Ese día volvió a hablar ante el Parlamento y dijo: “(…) Hitler sabe que tiene que abatir a esta isla o perder la guerra. Si podemos resistirle, toda Europa quedará libre y la vida del mundo progresará, siempre hacia adelante, sobre amplias y soleadas mesetas. Pero si fracasamos, todo el mundo, incluso los Estados Unidos, incluso todo lo que hemos conocido y a lo que hemos dado valor, se hundirá en los abismos de una nueva Edad de las Tinieblas (…) Por lo tanto, apliquémonos a nuestros deberes y a conseguir que, si el Imperio y la Comunidad británica de Naciones duran mil años, puedan aún entonces los hombres seguir diciendo: ‘Aquella fue su mejor hora’ (…)” Churchill tampoco quiso grabar, en una sola tanda de pocas horas, sus dos legendarios mensajes a los británicos. ¿Cómo congeniar la necesidad de contar con la voz grabada del primer ministro para hacerla llegar al mundo y su tozuda resistencia a recrear el pasado inmediato?
Fue entonces que alguien se acordó de Norman Shelley. Shelley era un actor de teatro, que se había inclinado de a poco hacia la radio. En junio de 1940 tenía treinta y siete años, había nacido en Chelsea, Londres, el 16 de febrero de 1903 y ya a sus diecisiete años había andado de gira con la Charles Doran Shakespeare Company, donde encarnaba al Trebonius de “Julio César” o al Sebastián de “Noche de reyes”. El bichito de la radio le picó en los años 20, trabajó en Australia y Nueva Zelanda, y allí, frente a los micrófonos de ese gran fenómeno técnico, forjó una sólida reputación como actor: era versátil, empeñoso, respetado. Estaba casado con Mónica Brett desde 1937 y tuvieron un hijo, Anthony.
Shelley ganó su fama entre 1930 y 1940, lejos de los personajes trágicos y atormentados de Shakespeare. Entre 1930 y 1940 trabajó para la BBC en “Children’s Hour – La hora de los chicos” donde le puso voz a “Dennis”, un perrito salchicha Dachshund, protagonista de la serie “Toytown”. Pero su gran éxito radial fue ponerle voz al osito Winnie the Pooh: en teatro no hay papeles pequeños. También encarnó al doctor John H. Watson, el “elemental” compañero de andanzas del detective Sherlock Holmes que protagonizaba Carleton Hobbs.

### ACTIVIDAD 1:
Según el texto sobre Norman Shelley, ¿dónde nació este actor?
### ACTIVIDAD 2:
Prolonga el texto sobre Norman Shelley a partir de su última oración.

### DATOS PROPORCIONADOS:
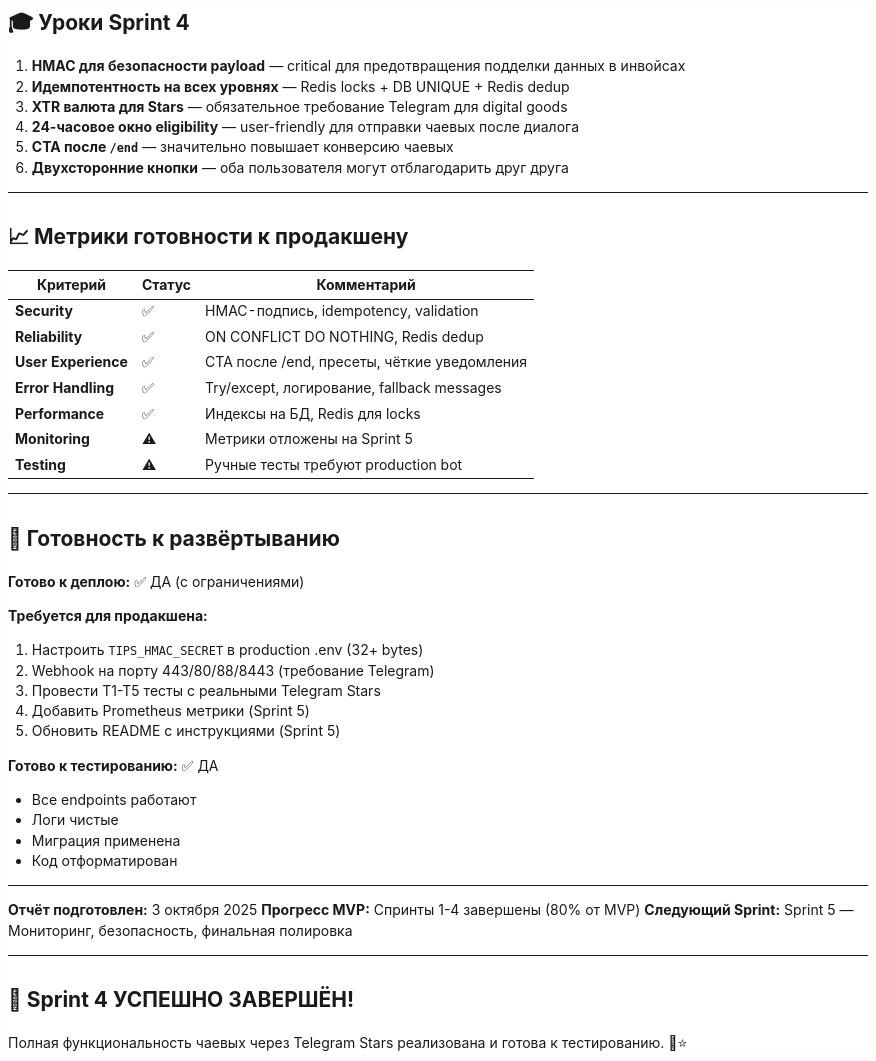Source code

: 
## 🎓 Уроки Sprint 4

1. **HMAC для безопасности payload** — critical для предотвращения подделки данных в инвойсах
2. **Идемпотентность на всех уровнях** — Redis locks + DB UNIQUE + Redis dedup
3. **XTR валюта для Stars** — обязательное требование Telegram для digital goods
4. **24-часовое окно eligibility** — user-friendly для отправки чаевых после диалога
5. **CTA после `/end`** — значительно повышает конверсию чаевых
6. **Двухсторонние кнопки** — оба пользователя могут отблагодарить друг друга

---

## 📈 Метрики готовности к продакшену

| Критерий | Статус | Комментарий |
|----------|--------|-------------|
| **Security** | ✅ | HMAC-подпись, idempotency, validation |
| **Reliability** | ✅ | ON CONFLICT DO NOTHING, Redis dedup |
| **User Experience** | ✅ | CTA после /end, пресеты, чёткие уведомления |
| **Error Handling** | ✅ | Try/except, логирование, fallback messages |
| **Performance** | ✅ | Индексы на БД, Redis для locks |
| **Monitoring** | ⚠️ | Метрики отложены на Sprint 5 |
| **Testing** | ⚠️ | Ручные тесты требуют production bot |

---

## 🚢 Готовность к развёртыванию

**Готово к деплою:** ✅ ДА (с ограничениями)

**Требуется для продакшена:**
1. Настроить `TIPS_HMAC_SECRET` в production .env (32+ bytes)
2. Webhook на порту 443/80/88/8443 (требование Telegram)
3. Провести T1-T5 тесты с реальными Telegram Stars
4. Добавить Prometheus метрики (Sprint 5)
5. Обновить README с инструкциями (Sprint 5)

**Готово к тестированию:** ✅ ДА
- Все endpoints работают
- Логи чистые
- Миграция применена
- Код отформатирован

---

**Отчёт подготовлен:** 3 октября 2025
**Прогресс MVP:** Спринты 1-4 завершены (80% от MVP)
**Следующий Sprint:** Sprint 5 — Мониторинг, безопасность, финальная полировка

---

## 🎉 Sprint 4 УСПЕШНО ЗАВЕРШЁН!

Полная функциональность чаевых через Telegram Stars реализована и готова к тестированию. 💙⭐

### ESPACIO DE RESPUESTA 1:
En Chelsea, Londres.

### ESPACIO DE RESPUESTA 2:
Shelley tenía un prodigio en su garganta, era un imitador talentoso y en el ambiente era conocida su facilidad para imitar a Churchill; no sólo calcaba su voz, un poco cascada y sarmentosa, sino que sabía pescar las intenciones, las pausas, la musicalidad, el acento y el alma del decir del primer ministro. En algún momento posterior a junio de 1940, tal vez mientras Inglaterra peleaba en el cielo su principal batalla contra Hitler, el British Council fue a ver a Shelley para pedirle una misión secreta que Shelley aceptó. Grabó al menos los dos famosos discursos de Churchill, “Jamás nos rendiremos” y “Su mejor hora”, como si se tratara del propio primer ministro frente al Parlamento. Después, Shelley calló durante largos años.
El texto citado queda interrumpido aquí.